Волк уши насторожил.
– Поеду я в Кульдиг, Тармо, – решился наконец Жилло. – Может, что и получится. Правда, дело такое, что непонятно, с которого конца за него приниматься. Но знаю я, как пробраться в форбург, знаю, что в Девичьей башне потайная лестница есть снизу доверху. И знал бы ты, брат волк, что за красавица живет в этой башне и что у нее за коса, в руку толщиной! И глаза у нее серые, и брови тонкие вразлет, и вся она – как молодая соколица...
Вздрогнул волк, задышал часто, пасть приоткрылась, в глазах – мука! Хочет сказать – и не может!
– Ты знаешь ее, Тармо? – обрадовался Жилло. – Знаешь?
Волк кивнул мощной башкой.
– Как ее звать, Тармо? Кто она?
Но на такой вопрос волк ответить, понятно, не мог.
– Давно ты ее видел в последний раз? – подумав, спросил Жилло. Давно?
Волк мог ответить только «да» или «нет» . Он кивнул – да, стало быть. Обрадовался Жилло – нашел-таки выход из положения!
– Ты знал, где она теперь?
Башка мотнулась из стороны в сторону – оказывается, нет.
– Она в вышивальной мастерской Коронного замка, это все равно что тюрьма, брат волк. Ты знаешь, почему она туда попала?
Опять – нет.
– Ладно, попробуем с другого конца, – решил тут Жилло. – Помнишь ли ты, брат волк, тот перстень, который за твое лекарство бабушка лекарю отдала?
Волк кивнул.
– А знаешь, что это за перстень, чей он?
Этого Тармо не знал. Не имел он понятия и о золотом цветке. Не спрашивал у бабушки, откуда этот перстень у нее взялся. Никогда не видел куска бархата с семью углами, на котором вышиты три таких цветка. Словом, унесла бабушка тайну с собой в могилу. На что посланцы Равноправной Думы и рассчитывали...
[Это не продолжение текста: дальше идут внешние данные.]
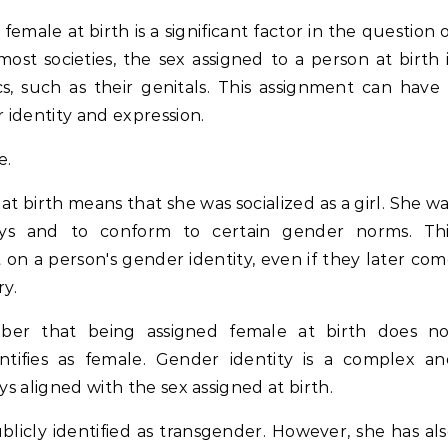
emale at birth is a significant factor in the question 
ost societies, the sex assigned to a person at birth 
cs, such as their genitals. This assignment can have
identity and expression.
e.
t birth means that she was socialized as a girl. She w
ys and to conform to certain gender norms. Thi
t on a person's gender identity, even if they later co
ry.
ber that being assigned female at birth does no
ntifies as female. Gender identity is a complex an
ys aligned with the sex assigned at birth.
blicly identified as transgender. However, she has al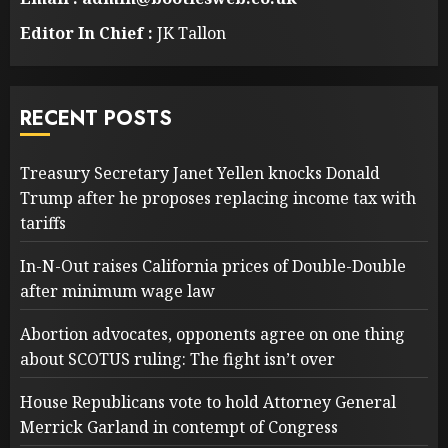
Editor In Chief :
JK Tallon
RECENT POSTS
Treasury Secretary Janet Yellen knocks Donald
Trump after he proposes replacing income tax with
tariffs
In-N-Out raises California prices of Double-Double
after minimum wage law
Abortion advocates, opponents agree on one thing
about SCOTUS ruling: The fight isn’t over
House Republicans vote to hold Attorney General
Merrick Garland in contempt of Congress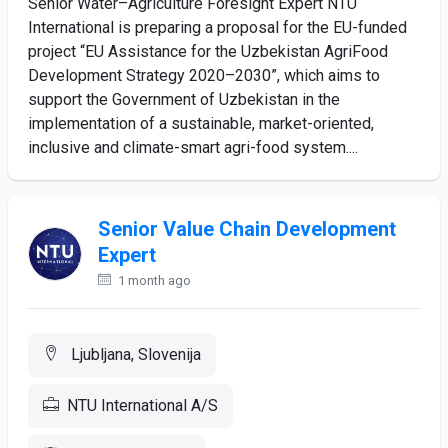
Senior Water–Agriculture Foresight Expert NTU
International is preparing a proposal for the EU-funded
project “EU Assistance for the Uzbekistan AgriFood
Development Strategy 2020–2030”, which aims to
support the Government of Uzbekistan in the
implementation of a sustainable, market-oriented,
inclusive and climate-smart agri-food system....
Senior Value Chain Development
Expert
1 month ago
Ljubljana, Slovenija
NTU International A/S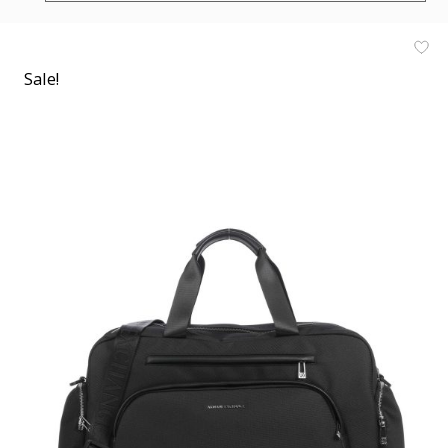
Sale!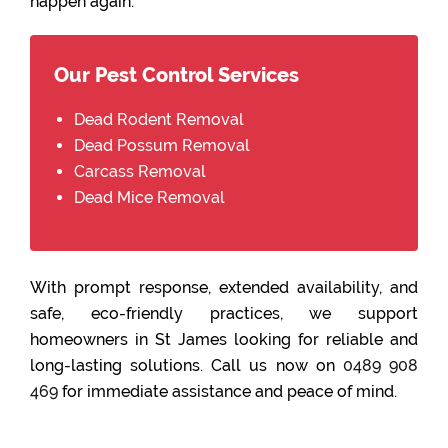
happen again.
Our Pest Control Services
Dead Rodent Removal
Dead Possum Removal
Carcass Removal
Dead Mice Removal
With prompt response, extended availability, and
safe, eco-friendly practices, we support
homeowners in St James looking for reliable and
long-lasting solutions. Call us now on
0489 908
469
for immediate assistance and peace of mind.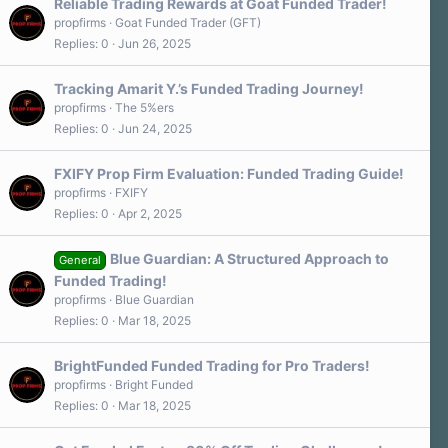
Reliable Trading Rewards at Goat Funded Trader!
propfirms
Goat Funded Trader (GFT)
Replies
0
Jun 26, 2025
Tracking Amarit Y.’s Funded Trading Journey!
propfirms
The 5%ers
Replies
0
Jun 24, 2025
FXIFY Prop Firm Evaluation: Funded Trading Guide!
propfirms
FXIFY
Replies
0
Apr 2, 2025
Blue Guardian: A Structured Approach to
General
Funded Trading!
propfirms
Blue Guardian
Replies
0
Mar 18, 2025
BrightFunded Funded Trading for Pro Traders!
propfirms
Bright Funded
Replies
0
Mar 18, 2025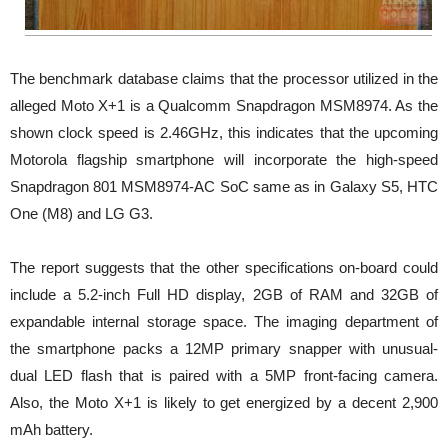
The benchmark database claims that the processor utilized in the
alleged Moto X+1 is a Qualcomm Snapdragon MSM8974. As the
shown clock speed is 2.46GHz, this indicates that the upcoming
Motorola flagship smartphone will incorporate the high-speed
Snapdragon 801 MSM8974-AC SoC same as in Galaxy S5, HTC
One (M8) and LG G3.
The report suggests that the other specifications on-board could
include a 5.2-inch Full HD display, 2GB of RAM and 32GB of
expandable internal storage space. The imaging department of
the smartphone packs a 12MP primary snapper with unusual-
dual LED flash that is paired with a 5MP front-facing camera.
Also, the Moto X+1 is likely to get energized by a decent 2,900
mAh battery.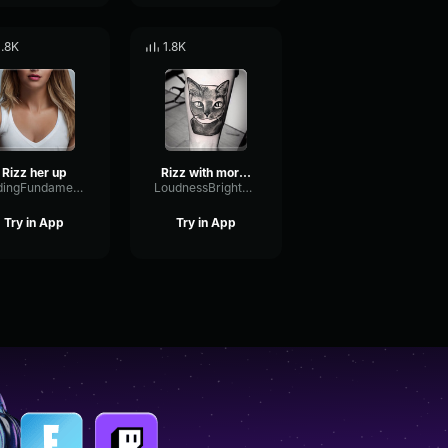
1.8K
1.8K
Rizz her up
Rizz with more Rizz
FadingFundamentalPhase74355
LoudnessBrightEcho8209
Try in App
Try in App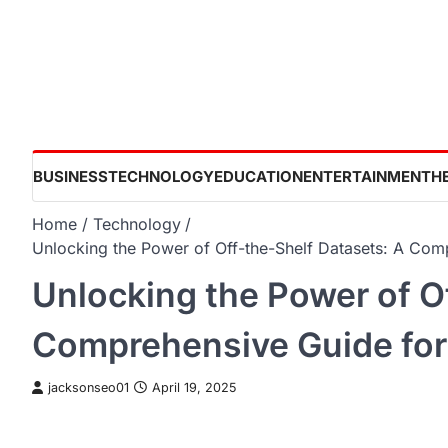
Skip
to
content
BUSINESS
TECHNOLOGY
EDUCATION
ENTERTAINMENT
H
Home
Technology
Unlocking the Power of Off-the-Shelf Datasets: A Com
Unlocking the Power of O
Comprehensive Guide for
jacksonseo01
April 19, 2025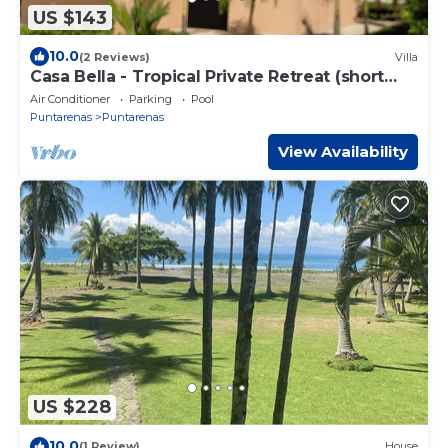
US $143
10.0
(2 Reviews)
Villa
Casa Bella - Tropical Private Retreat (short
walk to the beach)
Air Conditioner
Parking
Pool
Puntarenas
Puntarenas
View Availability
US $228
10.0
(1 Review)
House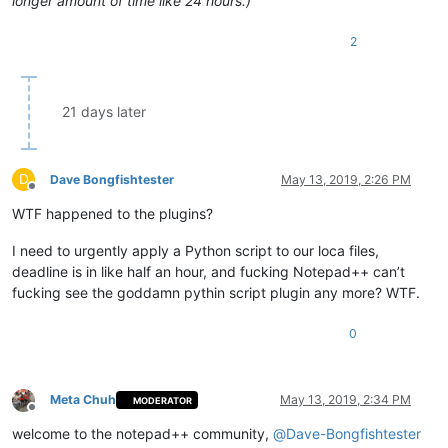
longer amount of time like 24 hours.)
2
21 days later
D
Dave Bongfishtester
May 13, 2019, 2:26 PM
Offline
WTF happened to the plugins?
I need to urgently apply a Python script to our loca files,
deadline is in like half an hour, and fucking Notepad++ can’t
fucking see the goddamn pythin script plugin any more? WTF.
0
Meta Chuh
May 13, 2019, 2:34 PM
MODERATOR
Offline
welcome to the notepad++ community,
@
Dave-Bongfishtester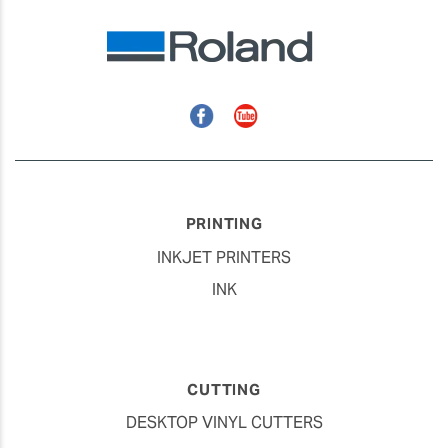
Facebook
YouTube
PRINTING
INKJET PRINTERS
INK
CUTTING
DESKTOP VINYL CUTTERS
– Что же делать? – спросил Жилло волка. – Ну, что я могу сейчас сделать? Тебе-то хорошо, слоняйся целыми днями по лесу, птичек слушай, овечек из стада потаскивай! А мне?
Волк настойчиво глядел ему в глаза. Просил чего-то... Но что мог ему дать Жилло? Еды он никакой не прихватил, а что другое могло вдруг понадобиться лесному волку? Приблизил Жилло свое лицо к морде – может, чем меньше расстояние между глазами, тем легче волчья мысль перетечет в человеческую голову?
– Нет у меня ничего, брат волк... – грустно молвил Жилло. И вдруг понял – неправда это!
Было у него нечто, материальной ценности не имевшее. Это было знание! Он знал, что перстень – королевский. Он знал, что и цветок на камне – королевский герб. Он знал, что жива самая младшая из принцесс. Он знал, что красавица-соколица – заодно с принцессой. И еще – что летают в воздухе неизвестно чьи золотые волосы, внушая добрым людям – смутную надежду, а Равноправной Думе почему-то – ужас. Это было знание, которого равноправному населению страны не полагалось – это было тайное знание, тайная правда. И потому им следовало делиться со всеми, кто выламывался из общего ряда. Возможно, кого-то из них оно могло спасти.
И Жилло заговорил. Он говорил быстро и коротко, о самом главном. Волк слушал и еле заметно кивал. Если бы не видеть собеседников – ни дать ни взять, разговор двух мужчин. И наплевать, что один из них – в серой шкуре и с клыками.